Action item a: Copy every one of the rows below line for line, with no changes.

Source passage:

<<<<

In the end it does come down to preference though. e.g I find it better to have ~/.config/vim/ and ~/.config/vim/init.vim rather than ~/.vim/ and ~/.vimrc : if I'm looking vim stuff, I can stroll into ~/.config/vim and they will all be there, rather than several (hidden) files under $HOME, and then the rest under ~/.vim/. The primary reason I mention it at all is because, while having the default usage of $HOME is trivial (simply don't do anything), putting things into $XDG_CONFIG_HOME is less immediately obvious (even though support technically exists).

 *khayyam wrote:*   

> Well, I take notable to mean "worthy of mention", and while getting to grips with zsh configuration isn't something a user will instantly grasp I'd generally recommend not using such things, but starting from the basics, and learning what things do, how you can change them, etc.

 

A potential use for oh-my-fluff is getting a default set of opts (e.g see: set -o), an introduction to the opts. In the end, both of those are simply a set of opts, completions and scripts (e.g git data). Moreover, both of those provide a gathering point for examples of "things you can do" with zsh (e.g the sudo "plugin"), and which can be used independently of o-m-z.

 *khayyam wrote:*   

> Ummm ... ok ... but surely '*.zsh' denotes a script, and why in your 'zshrc' (aka 'zgen.zrc') linked above do you have a hash-bang when its being sourced? I'm not opposed to spliting out the config (I also source a $ZDOTDIR/.zshrc-local ... if it exists) but this seems to be needlessly complicated and, well, odd.

 

I'll be fully honest here, I #! because I'm too lazy to # vim:ft=zsh, though I probably should, eventually. In terms of odd that's quite possible, I typically make my configs (and just about everything else) bottom-up, as the need arises, which can sometimes lead to weirdness. Will probably rewrite it once I get to it.

 *khayyam wrote:*   

> I suppose that depends on who you ask, or whom you're explaining it to ... *nix doesn't have "folders", this is a DE metaphor (derived from OSX), I'm inclined to fain ignorance, as my world is populated with directories, paths, pipes, variables, etc, etc, and I expect that those entering my world don't bring maps from other OSes and expect they can stop me in the street and ask " ¿donde esta la musica?" and I'll somehow understand them. This is particularly true of shell, scripts, completions, etc ... we don't have plugins, we have builtins, commands, functions, aliases, etc, etc. If someone says "plugins", or "shortcuts", then they are not speaking about shell.

 

Arguably, all of those things are just different kinds of files  :Smile:  We can call them any kinds of different things we want, to differentiate more easily, without changing what they really are.

>>>>

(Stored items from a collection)
<<<<

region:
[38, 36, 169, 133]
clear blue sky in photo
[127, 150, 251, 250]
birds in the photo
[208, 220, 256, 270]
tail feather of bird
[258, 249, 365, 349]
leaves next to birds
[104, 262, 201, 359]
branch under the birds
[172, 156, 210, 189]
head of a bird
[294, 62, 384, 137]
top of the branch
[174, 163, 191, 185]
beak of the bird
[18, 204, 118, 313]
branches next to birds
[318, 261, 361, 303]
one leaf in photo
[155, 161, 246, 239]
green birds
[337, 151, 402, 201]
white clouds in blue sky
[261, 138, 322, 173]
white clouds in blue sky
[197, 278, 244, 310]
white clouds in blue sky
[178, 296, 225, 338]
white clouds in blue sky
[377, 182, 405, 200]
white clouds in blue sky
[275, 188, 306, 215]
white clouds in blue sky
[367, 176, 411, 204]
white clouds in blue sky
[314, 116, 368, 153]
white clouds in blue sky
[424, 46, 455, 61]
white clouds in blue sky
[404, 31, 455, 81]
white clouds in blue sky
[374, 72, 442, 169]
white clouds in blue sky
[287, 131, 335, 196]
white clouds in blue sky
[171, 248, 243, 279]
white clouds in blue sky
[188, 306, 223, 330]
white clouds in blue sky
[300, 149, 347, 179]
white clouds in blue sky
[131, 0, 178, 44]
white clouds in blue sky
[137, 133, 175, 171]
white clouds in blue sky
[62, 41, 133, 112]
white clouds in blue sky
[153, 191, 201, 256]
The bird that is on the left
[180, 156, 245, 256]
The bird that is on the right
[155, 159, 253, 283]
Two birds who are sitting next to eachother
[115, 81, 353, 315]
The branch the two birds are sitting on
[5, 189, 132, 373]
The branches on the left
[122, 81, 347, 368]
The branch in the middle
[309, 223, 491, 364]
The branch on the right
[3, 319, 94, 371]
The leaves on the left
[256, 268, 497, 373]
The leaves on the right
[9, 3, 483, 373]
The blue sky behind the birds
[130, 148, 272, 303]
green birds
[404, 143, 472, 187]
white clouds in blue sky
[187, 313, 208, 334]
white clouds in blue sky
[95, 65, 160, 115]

>>>>

Action item b: In the zsh configuration thread, what reason does the poster give for putting a hash-bang in the config file?

Answer space a:
region:
[38, 36, 169, 133]
clear blue sky in photo
[127, 150, 251, 250]
birds in the photo
[208, 220, 256, 270]
tail feather of bird
[258, 249, 365, 349]
leaves next to birds
[104, 262, 201, 359]
branch under the birds
[172, 156, 210, 189]
head of a bird
[294, 62, 384, 137]
top of the branch
[174, 163, 191, 185]
beak of the bird
[18, 204, 118, 313]
branches next to birds
[318, 261, 361, 303]
one leaf in photo
[155, 161, 246, 239]
green birds
[337, 151, 402, 201]
white clouds in blue sky
[261, 138, 322, 173]
white clouds in blue sky
[197, 278, 244, 310]
white clouds in blue sky
[178, 296, 225, 338]
white clouds in blue sky
[377, 182, 405, 200]
white clouds in blue sky
[275, 188, 306, 215]
white clouds in blue sky
[367, 176, 411, 204]
white clouds in blue sky
[314, 116, 368, 153]
white clouds in blue sky
[424, 46, 455, 61]
white clouds in blue sky
[404, 31, 455, 81]
white clouds in blue sky
[374, 72, 442, 169]
white clouds in blue sky
[287, 131, 335, 196]
white clouds in blue sky
[171, 248, 243, 279]
white clouds in blue sky
[188, 306, 223, 330]
white clouds in blue sky
[300, 149, 347, 179]
white clouds in blue sky
[131, 0, 178, 44]
white clouds in blue sky
[137, 133, 175, 171]
white clouds in blue sky
[62, 41, 133, 112]
white clouds in blue sky
[153, 191, 201, 256]
The bird that is on the left
[180, 156, 245, 256]
The bird that is on the right
[155, 159, 253, 283]
Two birds who are sitting next to eachother
[115, 81, 353, 315]
The branch the two birds are sitting on
[5, 189, 132, 373]
The branches on the left
[122, 81, 347, 368]
The branch in the middle
[309, 223, 491, 364]
The branch on the right
[3, 319, 94, 371]
The leaves on the left
[256, 268, 497, 373]
The leaves on the right
[9, 3, 483, 373]
The blue sky behind the birds
[130, 148, 272, 303]
green birds
[404, 143, 472, 187]
white clouds in blue sky
[187, 313, 208, 334]
white clouds in blue sky
[95, 65, 160, 115]

Answer space b: Laziness about writing # vim:ft=zsh instead.